First let me give you some advice about "what an emergency is" and "how we are alerted". You need to define what an emergency is in your company, and notify everyone (with clear guidelines on "how to get help"), so that you limit pages to critical issues, post this on an internal wiki (you have a wiki right?). What is really worth getting woken up and coming into the office for? Alerts are issued like this, nagios alerts go to email, these are not generally emergencies, a couple checks do fire sms alerts, so I consider these email alerts issues for the workday, and I do not check these on the weekend. An automated system scans syslog for alerts that might be an emergency (based on prior experience (i.e. db errors about a disk subsystem, etc)), we also have our apps log emergency issues to syslog, and if one is triggered, a sms goes out to the group. We also have any helpdesk tickets (you have a helpdesk right?), with "emergency" in the title issue a page, users know to do this via the "what an emergency is" wiki page.

When a page comes in, if you can take it, you simply issue a sms "ACK" to the group, this tells everyone that you have Accepted this page, and you are the owner. This helps us load balance across everyone's lives. If you need help, you pull in other people as needed. You also issue a sms "All Clear", when the issue is resolved, this will typically go alongside an email to the group with an issue summery.

This entire system does not need to be complex. Start simple and iterate as needed. There also needs to be a process to find out what happened, do we need more monitoring, additional syslog triggers, etc.

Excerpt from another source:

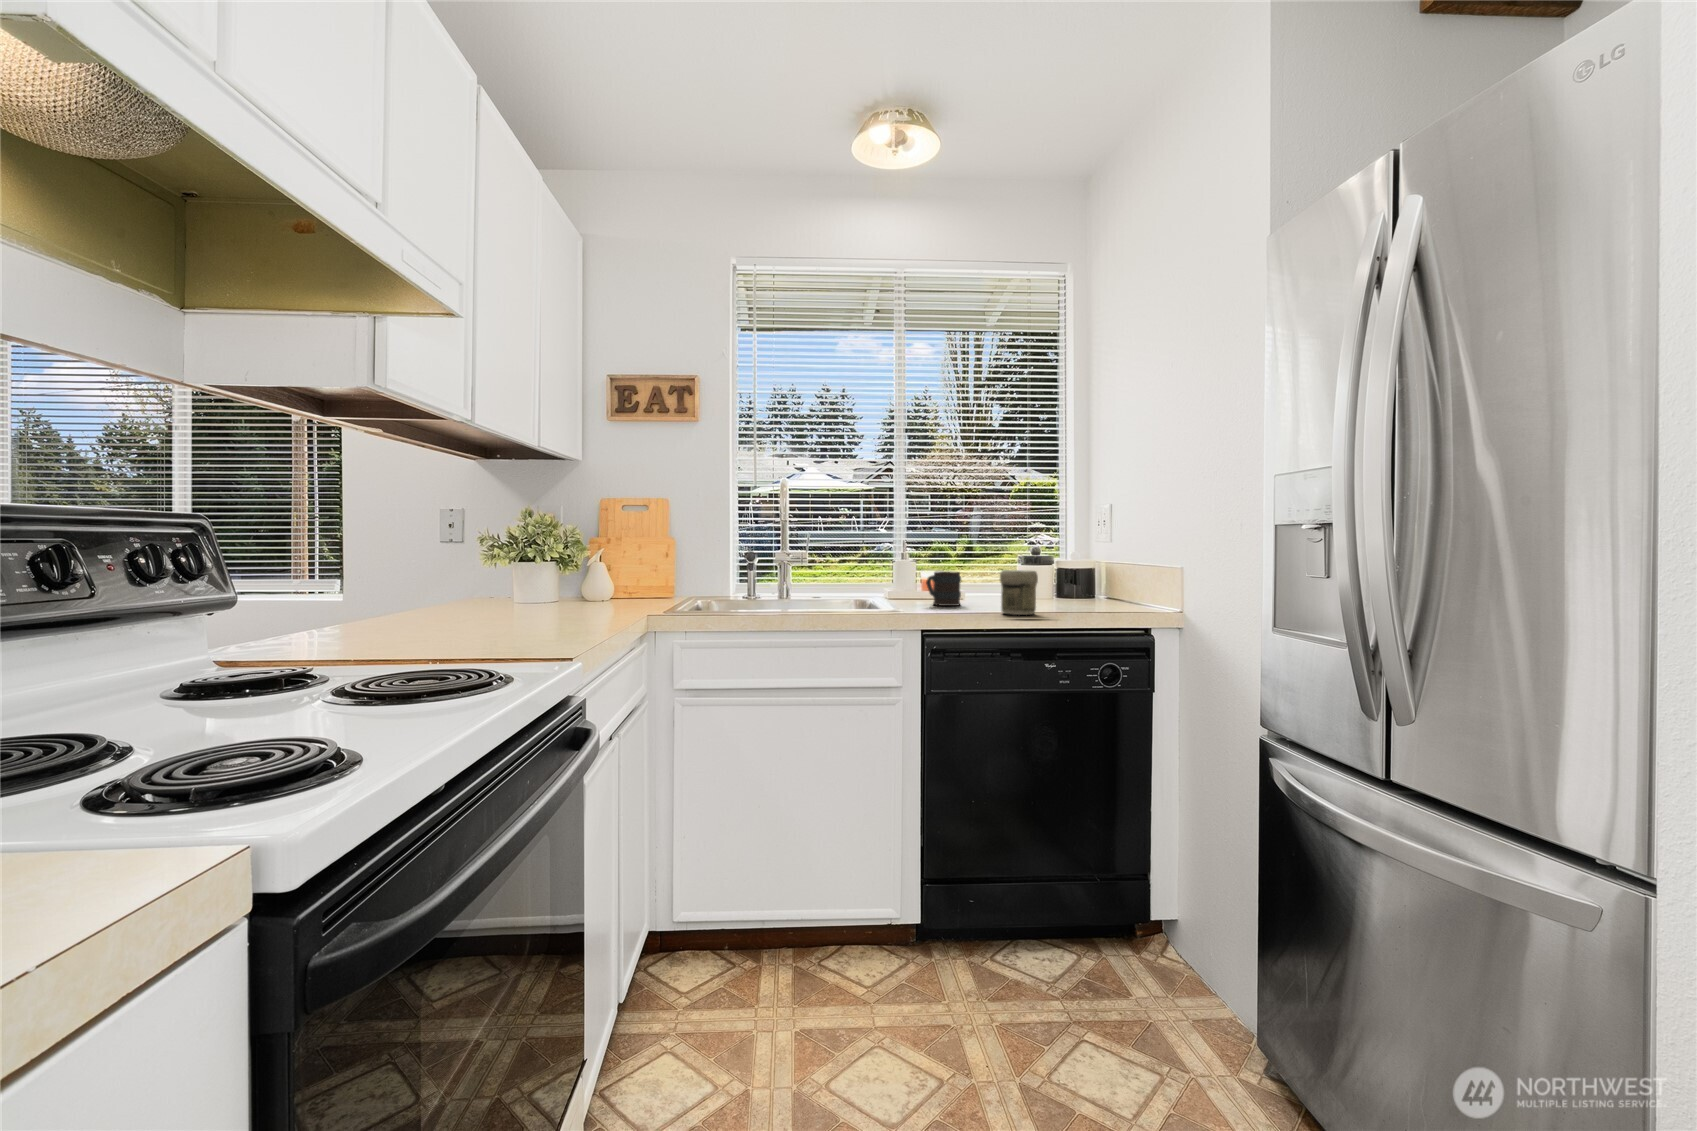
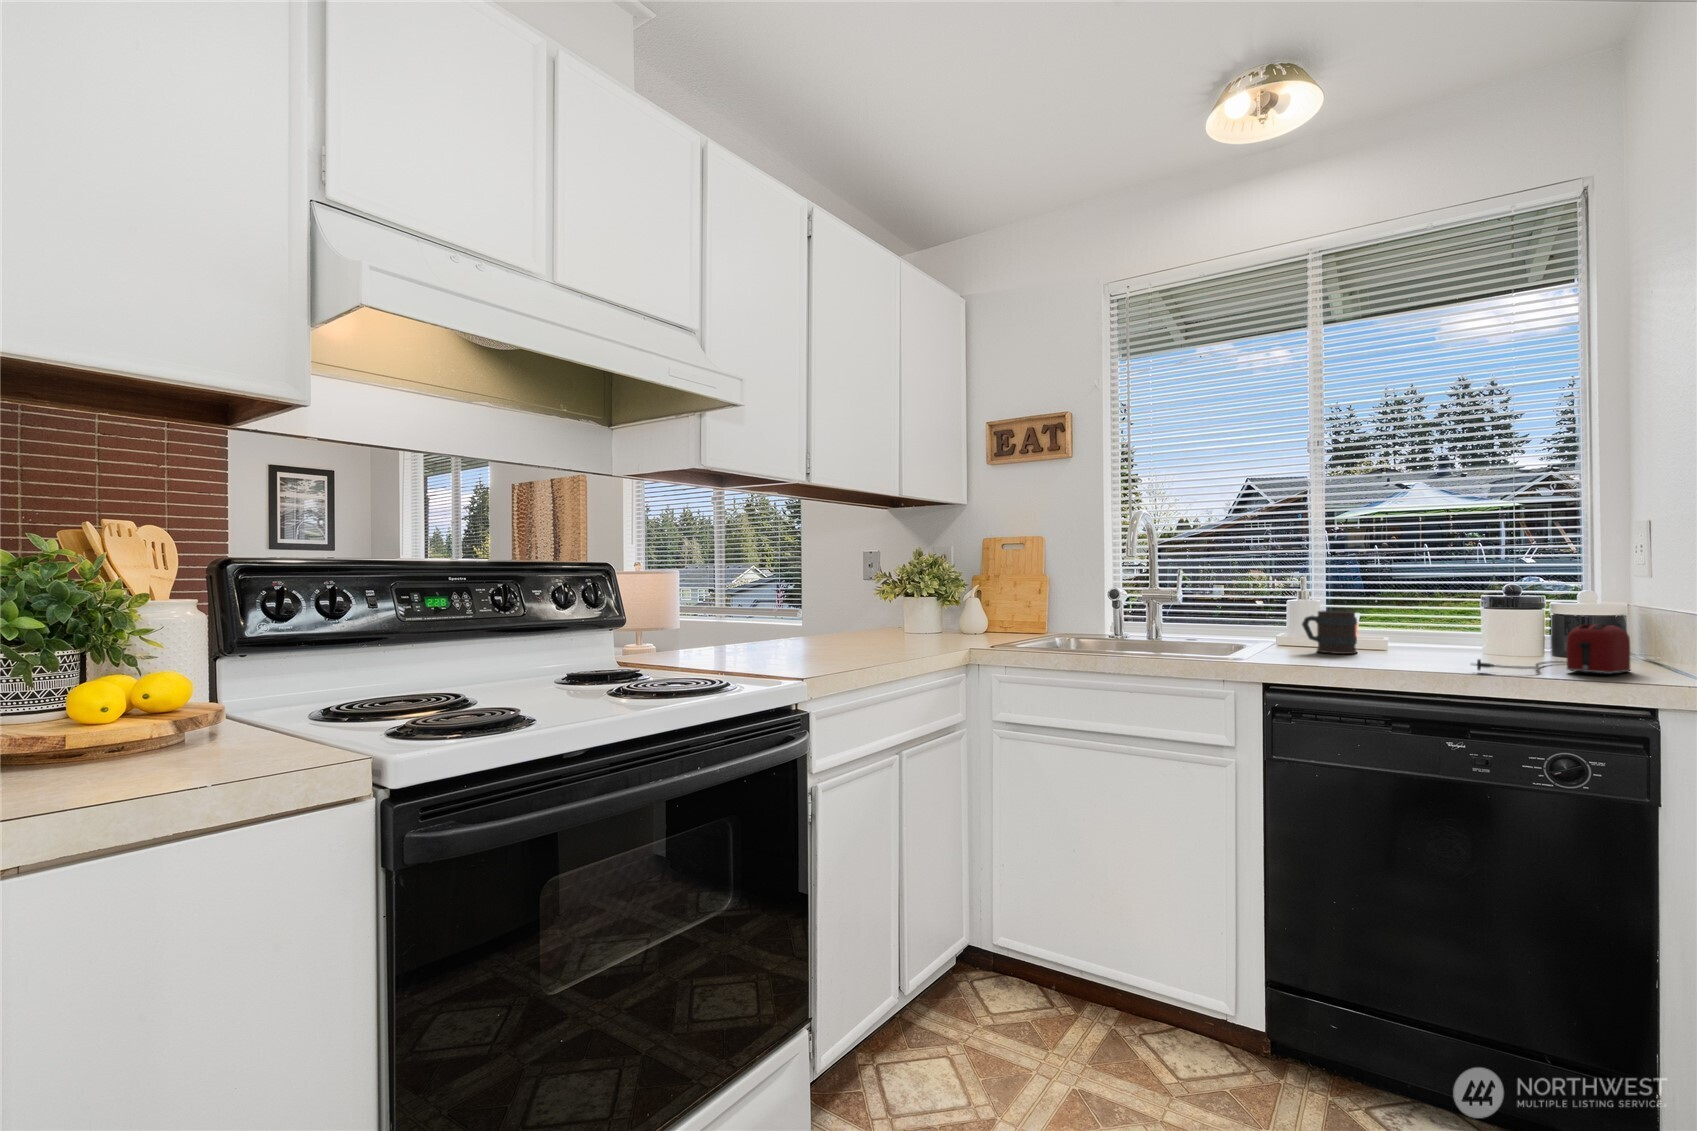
jar: present [1000,570,1038,615] -> none [1376,613,1435,672]
toaster: none [1054,576,1126,611] -> present [1472,624,1631,674]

ps. our UPS, HVAC, and security systems can issues pages via sms too as needed. I didn't mention this because it highly dependent on our environment. We also use a modem and landline to issues these pages. We have a linux server with qpage [1] running on it, which issues the pages by dialing a landline at a telco. This allows us to issue pages if our network link goes down too.

pss check out my website @ http://sysadmincasts.com/ where I plan to cover issues like this.

[1] http://www.qpage.org/

There are two pieces of advice that I give all of the startups I work with: - No Spurious Alerts - Don't test code in production, ever.

Keep a release schedule, stick to it, do not deviate. If you can't get your stuff tested before the deadline, thats on you and your peers should not suffer. Make sure that all engineer receive alerts via email, its neccesary to "share the pain" so that people get an idea of what mistakes do. Weekly rotation is probably the best thing to do, that way there is a consistent point person for the week.